The White House and Anthropic have shifted their negotiations away from punitive export control enforcement and toward developing a shared framework for assessing AI security vulnerabilities, Politico reported Thursday. The pivot comes five days after Commerce Secretary Howard Lutnick threatened Anthropic with criminal and civil penalties over foreign nationals accessing Fable 5 and Mythos 5 models.

The new framework will define benchmarks for measuring jailbreak severity: the extent of safeguard bypass, the capabilities exposed, and the practical consequences of exploitation. Negotiations are being led by Anthropic’s Sarah Heck and Tom Brown, according to Politico. The effort reflects a shared understanding that “no AI model can be completely immune to hacking,” a significant concession from an administration that issued sweeping export controls on June 12 based on a single jailbreak finding.
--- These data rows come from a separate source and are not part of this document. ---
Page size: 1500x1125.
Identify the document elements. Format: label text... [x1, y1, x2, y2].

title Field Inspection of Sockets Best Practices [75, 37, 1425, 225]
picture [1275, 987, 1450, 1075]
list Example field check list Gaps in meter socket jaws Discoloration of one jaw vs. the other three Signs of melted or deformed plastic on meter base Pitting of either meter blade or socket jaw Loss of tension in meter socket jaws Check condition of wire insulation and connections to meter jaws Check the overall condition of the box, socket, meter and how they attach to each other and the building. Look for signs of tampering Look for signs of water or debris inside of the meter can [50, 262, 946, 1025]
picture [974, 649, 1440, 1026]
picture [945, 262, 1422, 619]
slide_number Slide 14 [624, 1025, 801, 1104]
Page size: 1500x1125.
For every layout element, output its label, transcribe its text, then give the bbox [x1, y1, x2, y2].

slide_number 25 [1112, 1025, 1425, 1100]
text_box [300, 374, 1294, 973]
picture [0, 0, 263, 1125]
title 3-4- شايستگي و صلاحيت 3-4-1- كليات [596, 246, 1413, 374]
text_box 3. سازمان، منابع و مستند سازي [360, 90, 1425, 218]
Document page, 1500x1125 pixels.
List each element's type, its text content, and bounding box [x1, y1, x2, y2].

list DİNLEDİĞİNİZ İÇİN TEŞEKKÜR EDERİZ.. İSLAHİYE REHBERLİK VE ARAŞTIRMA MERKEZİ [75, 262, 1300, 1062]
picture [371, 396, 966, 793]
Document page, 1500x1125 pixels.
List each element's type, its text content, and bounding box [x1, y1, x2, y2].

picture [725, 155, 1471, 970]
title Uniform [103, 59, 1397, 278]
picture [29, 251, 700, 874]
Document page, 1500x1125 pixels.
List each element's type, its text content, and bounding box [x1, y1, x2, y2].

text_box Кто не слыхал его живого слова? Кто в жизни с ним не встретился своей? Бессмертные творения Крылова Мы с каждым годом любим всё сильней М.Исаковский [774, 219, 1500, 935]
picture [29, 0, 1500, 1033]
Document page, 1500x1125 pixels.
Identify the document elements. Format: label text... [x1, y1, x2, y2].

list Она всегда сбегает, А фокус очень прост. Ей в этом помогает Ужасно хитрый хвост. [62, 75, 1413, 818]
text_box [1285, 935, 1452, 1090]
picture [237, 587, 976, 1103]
From Binary Enforcement to Graduated Response

The shift represents a meaningful change in the government’s AI governance posture. The original export control directive did not provide specific details of its national security concern, according to Anthropic, and forced the company to disable Fable 5 and Mythos 5 for all customers to ensure compliance. That binary approach, either full access or complete shutdown, caused widespread disruption. NCT covered the escalation sequence in detail: Anthropic dispatched staff to Washington on June 15, Lutnick’s penalty threat letter followed on June 16, and cybersecurity leaders organized an open letter calling the restrictions counterproductive.

The new standards-setting approach aims to replace that binary framework with graduated intervention protocols. Rather than pulling models offline entirely when a vulnerability is found, the framework would define thresholds: how severe is the jailbreak, what capabilities does it expose, and what level of response (notification, restricted access, full suspension) is appropriate.

The Broader Governance Template

The timing matters. This pivot arrived the day after G7 leaders met with CEOs from OpenAI, Anthropic, and Google DeepMind at the Evian summit to discuss AI governance. Prediction markets on Kalshi and Polymarket had been pricing a 58-67% probability that Anthropic would restore Fable 5 access before July 1, reflecting trader expectations that the standoff would resolve quickly.

The IAPP’s analysis of the export control crisis noted that Anthropic itself argued the precedent was untenable: “If this standard was applied across the industry, we believe it would essentially halt all new model deployments for all frontier model providers.” The security standards framework appears designed to address exactly that argument by creating a consistent, industry-wide rubric for evaluating AI vulnerabilities rather than ad-hoc company-specific enforcement actions.

If the framework holds, it could set a template for how the U.S. government responds to future AI security findings at other frontier labs. The alternative, reactive export controls triggered by individual jailbreak reports, proved disruptive enough in a single week to shift the administration’s own approach. Whether the resulting standards are rigorous enough to satisfy national security concerns while permitting commercial deployment depends entirely on the technical details that Heck, Brown, and their government counterparts are still negotiating.